Isso mesmo diz Graça Freitas, que, além dos atrasos na vacinação na idade recomendada, aponta as flutuações de população, "com movimentos migratórios, quer de gente que sai quer de gente que entra, que mudam de residência", para explicar as taxas de cobertura vacinal nestas regiões do país. "Lisboa e Vale do Tejo e Algarve são grandes plataformas de mobilidade populacional e isso dificulta", analisa Graça Freitas.

"O problema é multifatorial", considera o pediatra Luís Almeida Santos. "A população do Algarve varia duas a três vezes, entre verão e inverno", afirma o especialista. Uma mobilidade na população que dificulta a os serviços de monitorização. "A programação dos recursos humanos é de uma ginástica difícil", considera Luís Almeida Santos, que se refere aos "profissionais [de saúde] em falta em todo o país". Aliás, analisa, o empenho e a dedicação destes profissionais traduz-se num dos "principais fatores do sucesso da vacinação" em Portugal. Na opinião do especialista, a situação das taxas de cobertura vacinal abaixo do recomendado reverte-se "com análise por auditoria do processo de vacinação, formação e informação dos profissionais envolvidos e posterior monitorização periódica e frequente aos resultados obtidos em cada local de vacinação".

Por que é necessária a segunda dose da vacina contra o sarampo?

Mas qual é a razão pela qual é necessária a segunda dose da vacina tríplice contra o sarampo, papeira e rubéola? "É para a pequena percentagem de crianças que não fica protegida apenas com uma dose", explica ao DN Luís Varandas, coordenador da Comissão de Vacinas da Sociedade Infecciologia Pediátrica/Sociedade Portuguesa de Pediatria.

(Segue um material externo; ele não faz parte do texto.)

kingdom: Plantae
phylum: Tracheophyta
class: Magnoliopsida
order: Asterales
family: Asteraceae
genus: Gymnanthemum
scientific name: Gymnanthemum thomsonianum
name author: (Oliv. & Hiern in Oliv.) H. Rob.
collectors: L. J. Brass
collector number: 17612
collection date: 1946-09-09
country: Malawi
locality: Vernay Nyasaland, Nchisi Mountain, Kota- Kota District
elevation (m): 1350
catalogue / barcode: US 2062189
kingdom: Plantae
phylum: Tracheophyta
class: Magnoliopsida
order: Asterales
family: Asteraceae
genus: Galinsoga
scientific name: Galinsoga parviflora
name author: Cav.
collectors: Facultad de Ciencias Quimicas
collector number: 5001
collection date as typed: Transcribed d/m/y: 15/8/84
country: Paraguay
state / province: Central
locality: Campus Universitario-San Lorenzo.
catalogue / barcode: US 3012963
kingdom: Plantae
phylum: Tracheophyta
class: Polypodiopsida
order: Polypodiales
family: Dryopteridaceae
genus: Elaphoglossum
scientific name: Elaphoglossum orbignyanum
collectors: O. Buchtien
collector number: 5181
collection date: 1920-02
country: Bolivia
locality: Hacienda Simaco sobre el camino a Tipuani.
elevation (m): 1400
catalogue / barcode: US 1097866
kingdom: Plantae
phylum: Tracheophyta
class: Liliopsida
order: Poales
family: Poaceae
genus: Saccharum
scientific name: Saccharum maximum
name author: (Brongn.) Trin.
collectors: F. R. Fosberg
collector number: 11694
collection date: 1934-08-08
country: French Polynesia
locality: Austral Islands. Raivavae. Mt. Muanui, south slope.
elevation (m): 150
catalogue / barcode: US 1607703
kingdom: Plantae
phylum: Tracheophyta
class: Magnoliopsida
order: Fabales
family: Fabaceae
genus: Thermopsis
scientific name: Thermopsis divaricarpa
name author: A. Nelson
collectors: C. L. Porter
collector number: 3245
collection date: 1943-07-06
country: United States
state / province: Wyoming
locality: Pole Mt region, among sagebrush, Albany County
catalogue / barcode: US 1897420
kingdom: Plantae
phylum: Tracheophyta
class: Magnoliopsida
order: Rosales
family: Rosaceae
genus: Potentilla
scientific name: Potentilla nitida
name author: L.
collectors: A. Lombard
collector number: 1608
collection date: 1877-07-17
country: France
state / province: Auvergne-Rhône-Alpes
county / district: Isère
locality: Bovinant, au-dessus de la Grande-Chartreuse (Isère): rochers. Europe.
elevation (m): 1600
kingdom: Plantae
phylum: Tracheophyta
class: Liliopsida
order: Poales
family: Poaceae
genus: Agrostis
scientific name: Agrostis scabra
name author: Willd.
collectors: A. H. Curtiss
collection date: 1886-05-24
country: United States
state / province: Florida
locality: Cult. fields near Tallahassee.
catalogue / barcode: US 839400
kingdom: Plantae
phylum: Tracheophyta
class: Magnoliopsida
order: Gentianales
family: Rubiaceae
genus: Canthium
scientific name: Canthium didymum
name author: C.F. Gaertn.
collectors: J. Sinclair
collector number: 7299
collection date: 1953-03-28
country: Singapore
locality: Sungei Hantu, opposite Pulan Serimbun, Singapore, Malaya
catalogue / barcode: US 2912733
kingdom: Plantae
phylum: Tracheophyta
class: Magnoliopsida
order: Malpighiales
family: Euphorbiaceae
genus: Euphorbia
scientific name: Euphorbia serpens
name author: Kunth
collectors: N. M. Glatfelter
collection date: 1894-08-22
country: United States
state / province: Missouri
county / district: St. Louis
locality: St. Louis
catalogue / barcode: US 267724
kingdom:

Explica que a maioria das pessoas fica protegida só com uma dose e que a segunda administração da vacina serve para garantir a proteção de grupo. "Não sabemos quem precisa só de uma dose e quem precisa de duas. Então, para garantir a máxima proteção, porque o sarampo é muito contagioso, tem que se dar duas doses para assegurar a imunidade de grupo, para termos a certeza que todos estamos protegidos", esclarece o pediatra.

Luís Varandas é, aliás, da opinião que para o sarampo a taxa de cobertura vacinal devia atingir os 98%, uma vez que se trata de "uma doença altamente infecciosa, que se transmite facilmente na comunidade".

Movimentos antivacinas sem expressão

"Claramente" que os movimentos antivacinas não têm expressão, afirma Graça Freitas. "O que não quer dizer que não haja pequenos grupos de pessoas que não se vacinam", considera. À diretora da DGS juntam-se as vozes das responsáveis do ACES Cascais e Amadora. A título de exemplo, Helena Baptista da Costa conta que em 2018 "só" identificaram "duas crianças cujos pais se recusaram a vacinar".

De acordo com a ARS do Algarve, "existem pais defensores das correntes antivacinação, em determinadas localidades da região e alguns pais que selecionam os tipos de vacina que os seus filhos podem efetuar". "Felizmente, a maioria da população confia nas vacinas e adere à vacinação", congratula-se Helena Ferreira.

Em termos gerais, Portugal está acima dos 95% na cobertura vacinal, o que faz que seja um dos países em que o sarampo é uma doença considerada eliminada.

"Apesar de importarmos casos e de termos surtos que vêm de fora e que se transmitem aqui dentro, limitamos esses surtos com muita rapidez", afirma Graça Freitas, que na próxima terça-feira vai à comissão parlamentar da Saúde esclarecer os deputados sobre a inclusão no PNV de três vacinas - meningite B, rotavírus e vírus do papiloma humano para os rapazes, aprovada em novembro do ano passado na Assembleia da República.